Toutefois, d’autres obstacles subsistent. L’un d’eux implique la remise à niveau régulière des modèles d’IA parallèlement aux avancées et nouvelles découvertes médicales. Cela nécessitant d’importants investissements à chaque mise à jour, les entreprises développant ces outils seraient-elles prêtes à allouer du budget dans ce sens ? En outre, si les dossiers médicaux des patients sont utilisés pour former les modèles, ils pourraient divulguer des informations sensibles.
Un besoin d’approche transparente et inclusive
Le groupe d’experts (mentionné plus haut) suggère de surmonter ces obstacles en développant « une approche plus transparente et inclusive » pour le déploiement de la technologie dans le secteur médicoclinique. Pour ce faire, ce déploiement devrait en priorité inclure les chercheurs universitaires et les cliniciens, qui pourraient collaborer avec les entreprises et les établissements de santé pour créer des outils open source (avec des données de codage ou de formation facilement accessibles).
Le groupe propose un système collaboratif similaire au Trillion Parameter Consortium (TPC), un consortium mondial de scientifiques issus de laboratoires fédéraux, d’instituts de recherche, d’universités et de l’industrie pour faire progresser les modèles d’IA dans les découvertes scientifiques. Dans le domaine médical, un tel consortium pourrait mettre en commun les ressources technologiques et financières ainsi que les compétences et les données scientifiques. L’accès des différentes parties concernées au développement des outils d’IA contribuerait à garantir leur fiabilité. Les chercheurs, les praticiens et les patients pourraient collectivement participer à l’évaluation des modèles de manière transparente, à l’instar des bénévoles participant à l’édition des articles sur Wikipédia ou aux systèmes d’évaluation par des pairs des articles scientifiques.

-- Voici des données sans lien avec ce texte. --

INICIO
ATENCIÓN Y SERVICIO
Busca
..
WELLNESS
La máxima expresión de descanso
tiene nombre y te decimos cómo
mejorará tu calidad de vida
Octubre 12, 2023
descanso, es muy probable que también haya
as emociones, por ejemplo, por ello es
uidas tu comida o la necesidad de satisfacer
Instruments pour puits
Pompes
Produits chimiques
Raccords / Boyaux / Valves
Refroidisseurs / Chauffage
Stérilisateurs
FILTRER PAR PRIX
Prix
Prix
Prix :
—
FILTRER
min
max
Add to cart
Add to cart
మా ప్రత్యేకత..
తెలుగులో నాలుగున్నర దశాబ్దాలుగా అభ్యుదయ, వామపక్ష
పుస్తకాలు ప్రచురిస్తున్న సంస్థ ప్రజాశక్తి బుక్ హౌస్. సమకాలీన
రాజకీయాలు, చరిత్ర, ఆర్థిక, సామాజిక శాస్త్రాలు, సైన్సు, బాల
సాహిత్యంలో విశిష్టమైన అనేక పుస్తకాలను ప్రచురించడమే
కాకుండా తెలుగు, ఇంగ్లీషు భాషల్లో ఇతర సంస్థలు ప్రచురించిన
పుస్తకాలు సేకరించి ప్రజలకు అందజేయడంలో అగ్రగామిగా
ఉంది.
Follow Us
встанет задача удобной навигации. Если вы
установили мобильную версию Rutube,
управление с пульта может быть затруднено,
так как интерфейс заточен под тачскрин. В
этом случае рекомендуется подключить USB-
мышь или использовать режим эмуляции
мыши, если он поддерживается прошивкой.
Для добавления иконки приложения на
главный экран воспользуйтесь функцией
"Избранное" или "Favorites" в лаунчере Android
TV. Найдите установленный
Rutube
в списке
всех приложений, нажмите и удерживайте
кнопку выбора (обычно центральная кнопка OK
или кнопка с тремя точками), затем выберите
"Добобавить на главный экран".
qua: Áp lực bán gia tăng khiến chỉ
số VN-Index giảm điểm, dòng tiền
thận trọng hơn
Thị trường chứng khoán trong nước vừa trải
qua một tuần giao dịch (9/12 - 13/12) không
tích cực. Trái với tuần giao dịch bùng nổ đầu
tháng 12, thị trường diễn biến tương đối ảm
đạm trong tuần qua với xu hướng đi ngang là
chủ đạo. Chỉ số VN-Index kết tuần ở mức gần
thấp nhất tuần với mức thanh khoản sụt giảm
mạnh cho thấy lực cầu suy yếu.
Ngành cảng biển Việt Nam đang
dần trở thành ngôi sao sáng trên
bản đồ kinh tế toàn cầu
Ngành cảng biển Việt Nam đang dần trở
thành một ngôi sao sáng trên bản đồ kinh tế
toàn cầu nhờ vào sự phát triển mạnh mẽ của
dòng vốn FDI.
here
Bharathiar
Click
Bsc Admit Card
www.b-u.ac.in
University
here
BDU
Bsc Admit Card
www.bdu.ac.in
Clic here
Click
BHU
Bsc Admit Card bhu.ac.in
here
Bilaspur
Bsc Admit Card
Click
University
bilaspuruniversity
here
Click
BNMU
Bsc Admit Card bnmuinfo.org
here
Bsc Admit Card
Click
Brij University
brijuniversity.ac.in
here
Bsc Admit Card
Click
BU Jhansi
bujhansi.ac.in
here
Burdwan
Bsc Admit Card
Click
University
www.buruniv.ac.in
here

Si l’on se demande où se situe l’intérêt des entreprises qui développent les outils, le coût de formation des modèles de haute qualité devrait diminuer rapidement en vue des avancées technologiques connexes. En effet, il est généralement considéré comme moins coûteux de former les IA sur des données provenant d’internet, plutôt que des données spécifiques de haut niveau. En outre, les économies potentielles apportées par l’IA dans le secteur de la santé si situeraient entre 200 et 360 milliards de dollars par an, rien qu’aux États-Unis.